**THE PROBLEM:**
Each line below from the one containing "(dashed_line_dash_ratio 12.000000)" through the one containing "(plotreference false)" should be output exactly as it stands, and no other line should appear.

(Saved entries)
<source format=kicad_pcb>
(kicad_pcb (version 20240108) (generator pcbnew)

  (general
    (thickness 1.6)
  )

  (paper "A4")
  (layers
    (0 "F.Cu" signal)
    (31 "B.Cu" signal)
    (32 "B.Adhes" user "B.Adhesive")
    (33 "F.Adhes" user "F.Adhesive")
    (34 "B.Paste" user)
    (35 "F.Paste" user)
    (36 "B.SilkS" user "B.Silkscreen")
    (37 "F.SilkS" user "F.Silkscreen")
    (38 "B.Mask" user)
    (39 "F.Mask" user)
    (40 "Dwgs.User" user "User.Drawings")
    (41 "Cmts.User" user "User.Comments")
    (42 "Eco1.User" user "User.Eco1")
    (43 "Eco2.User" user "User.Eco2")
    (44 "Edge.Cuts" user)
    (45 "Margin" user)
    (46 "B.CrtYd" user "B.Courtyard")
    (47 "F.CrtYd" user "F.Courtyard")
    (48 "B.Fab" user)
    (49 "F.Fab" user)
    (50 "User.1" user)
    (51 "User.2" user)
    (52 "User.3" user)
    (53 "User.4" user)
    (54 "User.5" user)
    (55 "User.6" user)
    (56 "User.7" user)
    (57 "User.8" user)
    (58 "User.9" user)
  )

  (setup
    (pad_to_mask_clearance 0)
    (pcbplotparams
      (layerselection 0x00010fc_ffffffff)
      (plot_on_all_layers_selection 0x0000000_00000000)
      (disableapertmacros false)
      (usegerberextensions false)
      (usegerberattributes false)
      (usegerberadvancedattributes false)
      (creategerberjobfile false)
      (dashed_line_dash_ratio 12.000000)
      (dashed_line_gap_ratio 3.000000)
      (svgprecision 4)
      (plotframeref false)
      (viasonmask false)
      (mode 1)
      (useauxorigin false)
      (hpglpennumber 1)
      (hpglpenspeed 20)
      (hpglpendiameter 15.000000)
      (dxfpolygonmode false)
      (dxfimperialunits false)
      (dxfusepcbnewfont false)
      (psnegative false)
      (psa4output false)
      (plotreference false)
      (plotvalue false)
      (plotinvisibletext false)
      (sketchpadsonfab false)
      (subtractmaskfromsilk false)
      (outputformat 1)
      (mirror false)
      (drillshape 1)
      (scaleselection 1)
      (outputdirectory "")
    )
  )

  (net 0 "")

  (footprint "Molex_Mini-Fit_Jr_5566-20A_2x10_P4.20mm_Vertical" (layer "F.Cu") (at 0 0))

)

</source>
--
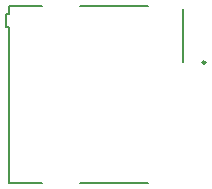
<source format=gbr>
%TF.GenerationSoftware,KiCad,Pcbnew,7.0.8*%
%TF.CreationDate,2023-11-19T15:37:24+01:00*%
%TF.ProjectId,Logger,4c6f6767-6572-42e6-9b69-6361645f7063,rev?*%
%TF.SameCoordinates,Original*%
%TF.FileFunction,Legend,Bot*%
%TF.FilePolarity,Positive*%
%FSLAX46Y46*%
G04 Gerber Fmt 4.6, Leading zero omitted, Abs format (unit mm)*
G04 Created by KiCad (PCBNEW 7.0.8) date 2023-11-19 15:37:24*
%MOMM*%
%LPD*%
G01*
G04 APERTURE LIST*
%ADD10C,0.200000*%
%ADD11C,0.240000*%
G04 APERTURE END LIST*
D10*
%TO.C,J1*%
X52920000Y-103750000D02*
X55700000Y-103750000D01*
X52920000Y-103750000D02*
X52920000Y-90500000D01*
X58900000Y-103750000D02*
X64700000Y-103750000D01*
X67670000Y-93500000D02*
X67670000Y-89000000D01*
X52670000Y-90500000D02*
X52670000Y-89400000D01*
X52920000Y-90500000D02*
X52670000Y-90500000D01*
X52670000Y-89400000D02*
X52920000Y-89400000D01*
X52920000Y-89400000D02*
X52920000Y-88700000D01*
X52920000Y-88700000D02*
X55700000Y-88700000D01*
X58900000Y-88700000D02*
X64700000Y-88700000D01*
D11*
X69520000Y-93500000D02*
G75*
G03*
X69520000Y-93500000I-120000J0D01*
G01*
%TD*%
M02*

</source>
--
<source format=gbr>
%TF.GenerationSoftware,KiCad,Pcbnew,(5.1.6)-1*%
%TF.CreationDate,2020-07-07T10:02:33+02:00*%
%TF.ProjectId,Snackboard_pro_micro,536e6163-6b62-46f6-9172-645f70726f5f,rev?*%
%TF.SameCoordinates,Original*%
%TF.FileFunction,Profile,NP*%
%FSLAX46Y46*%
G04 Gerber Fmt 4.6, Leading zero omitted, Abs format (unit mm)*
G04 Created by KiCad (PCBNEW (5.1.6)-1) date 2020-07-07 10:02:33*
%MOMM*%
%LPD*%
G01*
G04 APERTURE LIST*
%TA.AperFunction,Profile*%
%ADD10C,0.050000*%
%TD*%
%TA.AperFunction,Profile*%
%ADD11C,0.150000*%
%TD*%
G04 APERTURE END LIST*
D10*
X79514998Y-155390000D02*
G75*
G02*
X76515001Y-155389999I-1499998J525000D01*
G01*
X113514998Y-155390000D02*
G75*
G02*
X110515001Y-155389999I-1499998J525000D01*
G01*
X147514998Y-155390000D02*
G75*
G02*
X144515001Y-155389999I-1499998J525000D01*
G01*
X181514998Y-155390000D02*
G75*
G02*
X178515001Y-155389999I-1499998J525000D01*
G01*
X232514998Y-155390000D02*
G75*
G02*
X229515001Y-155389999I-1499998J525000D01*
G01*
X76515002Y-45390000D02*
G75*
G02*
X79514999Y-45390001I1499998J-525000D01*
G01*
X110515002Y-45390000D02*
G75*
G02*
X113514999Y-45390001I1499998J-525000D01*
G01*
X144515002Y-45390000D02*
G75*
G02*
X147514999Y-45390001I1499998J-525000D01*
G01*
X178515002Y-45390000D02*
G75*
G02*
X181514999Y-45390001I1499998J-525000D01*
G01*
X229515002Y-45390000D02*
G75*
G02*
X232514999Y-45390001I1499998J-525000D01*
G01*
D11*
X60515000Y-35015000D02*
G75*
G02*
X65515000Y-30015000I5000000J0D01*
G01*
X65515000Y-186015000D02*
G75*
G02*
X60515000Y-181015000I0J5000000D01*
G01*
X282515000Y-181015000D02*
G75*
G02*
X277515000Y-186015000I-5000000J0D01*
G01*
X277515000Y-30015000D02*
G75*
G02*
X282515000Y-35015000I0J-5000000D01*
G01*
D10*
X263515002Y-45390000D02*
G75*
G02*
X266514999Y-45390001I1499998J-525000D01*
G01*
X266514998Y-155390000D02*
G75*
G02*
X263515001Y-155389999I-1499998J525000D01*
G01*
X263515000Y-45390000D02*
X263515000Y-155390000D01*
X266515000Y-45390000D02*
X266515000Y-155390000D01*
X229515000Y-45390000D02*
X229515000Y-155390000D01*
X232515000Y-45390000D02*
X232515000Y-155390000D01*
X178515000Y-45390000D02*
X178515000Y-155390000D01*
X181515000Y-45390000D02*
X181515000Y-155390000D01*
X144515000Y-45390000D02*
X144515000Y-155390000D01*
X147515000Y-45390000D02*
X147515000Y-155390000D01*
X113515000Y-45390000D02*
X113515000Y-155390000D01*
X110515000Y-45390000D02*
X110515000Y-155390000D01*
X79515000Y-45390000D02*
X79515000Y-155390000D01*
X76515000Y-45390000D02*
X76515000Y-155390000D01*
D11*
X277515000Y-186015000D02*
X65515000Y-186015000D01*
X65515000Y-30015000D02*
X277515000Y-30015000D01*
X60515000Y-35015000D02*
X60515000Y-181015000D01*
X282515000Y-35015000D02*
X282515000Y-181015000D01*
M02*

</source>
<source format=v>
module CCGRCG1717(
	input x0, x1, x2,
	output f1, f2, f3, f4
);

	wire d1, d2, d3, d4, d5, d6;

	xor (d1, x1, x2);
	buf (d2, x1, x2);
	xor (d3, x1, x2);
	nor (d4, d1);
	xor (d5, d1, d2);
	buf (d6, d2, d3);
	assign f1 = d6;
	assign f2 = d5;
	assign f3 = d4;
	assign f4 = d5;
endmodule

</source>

**SOLUTION FOR THIS PROBLEM:**
      (dashed_line_dash_ratio 12.000000)
      (dashed_line_gap_ratio 3.000000)
      (svgprecision 4)
      (plotframeref false)
      (viasonmask false)
      (mode 1)
      (useauxorigin false)
      (hpglpennumber 1)
      (hpglpenspeed 20)
      (hpglpendiameter 15.000000)
      (dxfpolygonmode false)
      (dxfimperialunits false)
      (dxfusepcbnewfont false)
      (psnegative false)
      (psa4output false)
      (plotreference false)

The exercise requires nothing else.